By David Kopyc
Most Boomers do not have a pension plan and need to take their retirement assets they have accumulated over their working careers and create lifetime monthly income. For most of the boomers the defined benefit pension plan has been replaced by 401k plans that leave the responsibility to you and not your former employer.
Before you make a decision on the investment program that is best suited for your appetite for risk and the ability to weather the storm when markets become volatile, you need to consider the drawbacks of each decision you make. Never make a hasty decision that is irreversible that you may regret.
I’m a major advocate of preparing for this important decision at least three years from your time of retirement and I classify this as the red zone of building your baseline retirement income distribution plan. You need to start taking into consideration social security payments, the size of the pool of money that is going to be used for retirement income, and any other assets that may be calculated into this from savings accounts and any nonqualified assets you have set aside for your retirement years. If you are fortunate enough to have a pension benefit from a former employer than the benefit selection is critical especially if wish to protect a spouse.
Point of entry should also be discussed in great detail with your advisor. Are we in a low interest rate environment, has the stock market been in a bull market or bear market trend, and what is your true appetite for risk. We all remember 2008 and the financial crisis as if it was yesterday. Understanding the risks associated with the markets and doing a careful analysis many months before your retirement date will give you a chance of making a decision that you will not regret.
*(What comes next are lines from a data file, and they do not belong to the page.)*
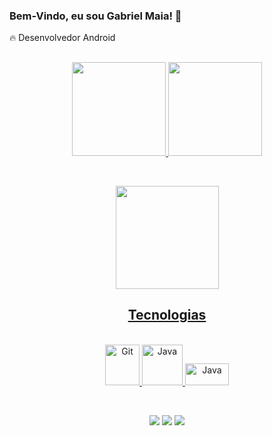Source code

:### Bem-Vindo, eu sou Gabriel Maia! 👋

🔥 Desenvolvedor Android <br>


##

<div align = "center">
  <a href="https://github.com/gabrielbmmaia">
  <img height="150em" src="https://github-readme-stats.vercel.app/api?username=gabrielbmmaia&show_icons=true&theme=dark&include_all_commits=true&count_private=true"/>
  <img height="150em" src="https://github-readme-stats.vercel.app/api/top-langs/?username=gabrielbmmaia&layout=compact&langs_count=168&theme=dark"/>
</div>

<br><div align = "center">
<a href="https://git.io/streak-stats">
  <img height="165em" src="https://github-readme-streak-stats.herokuapp.com/?user=gabrielbmmaia&theme=dark"/>
</div>

<h2 align="center"> Tecnologias <br></h2>


<div align="center" style="display: inline_block"><br>
   <img alt="Git" src="https://cdn.jsdelivr.net/gh/devicons/devicon/icons/git/git-original.svg" width=55 height=65 />
   <img alt="Java" height="65" width="65" src="https://cdn.jsdelivr.net/gh/devicons/devicon/icons/java/java-original-wordmark.svg"/>
   <img alt="Java" height="35" width="70" src="https://img.shields.io/badge/Kotlin-0095D5?&style=for-the-badge&logo=kotlin&logoColor=white"/>
</div>

<br><div align = "center">
  <a href="https://www.instagram.com/gbmatosmaia/"><img src="https://img.shields.io/badge/Instagram-E4405F?style=for-the-badge&logo=instagram&logoColor=white" target="_blank"></a>
  <a href="https://www.linkedin.com/in/gabrielmaia96/"><img src="https://img.shields.io/badge/LinkedIn-0077B5?style=for-the-badge&logo=linkedin&logoColor=white" target="_blank"></a>
  <a href = "mailto:gbmmaia.contato@gmail.com"><img src="https://img.shields.io/badge/Gmail-D14836?style=for-the-badge&logo=gmail&logoColor=white" target="_blank"></a>
</div>




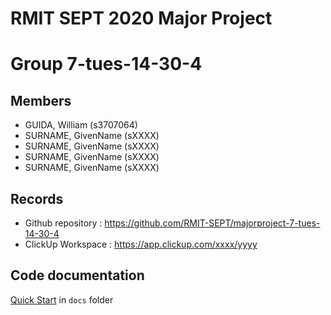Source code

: # RMIT SEPT 2020 Major Project

# Group 7-tues-14-30-4

## Members
* GUIDA, William (s3707064)
* SURNAME, GivenName (sXXXX)
* SURNAME, GivenName (sXXXX)
* SURNAME, GivenName (sXXXX)
* SURNAME, GivenName (sXXXX)

## Records

* Github repository : https://github.com/RMIT-SEPT/majorproject-7-tues-14-30-4
* ClickUp Workspace : https://app.clickup.com/xxxx/yyyy


## Code documentation

[Quick Start](/docs/README.md) in `docs` folder
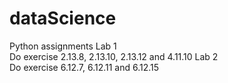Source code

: # dataScience
Python assignments
Lab 1 \
Do exercise 2.13.8, 2.13.10, 2.13.12 and 4.11.10
Lab 2 \
Do exercise 6.12.7, 6.12.11 and 6.12.15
Finally, it is imperative that the financial organization you are working with offers an open architecture platform that allows you to have access to a wide variety of investment options. There should be no bias toward any type of investment option and there should be total transparency to evaluate if the investment is suitable for your retirement income distribution plan.
Retirement should be a time of enjoyment with family and friends and not a time of high anxiety and stress caused by the financial markets. Your retirement income distribution plan should be specific to you and your family and not one that is based on a cookie-cutter approach. You only get one chance at it, and hopefully it will be one filled with confidence that you have made the right decisions.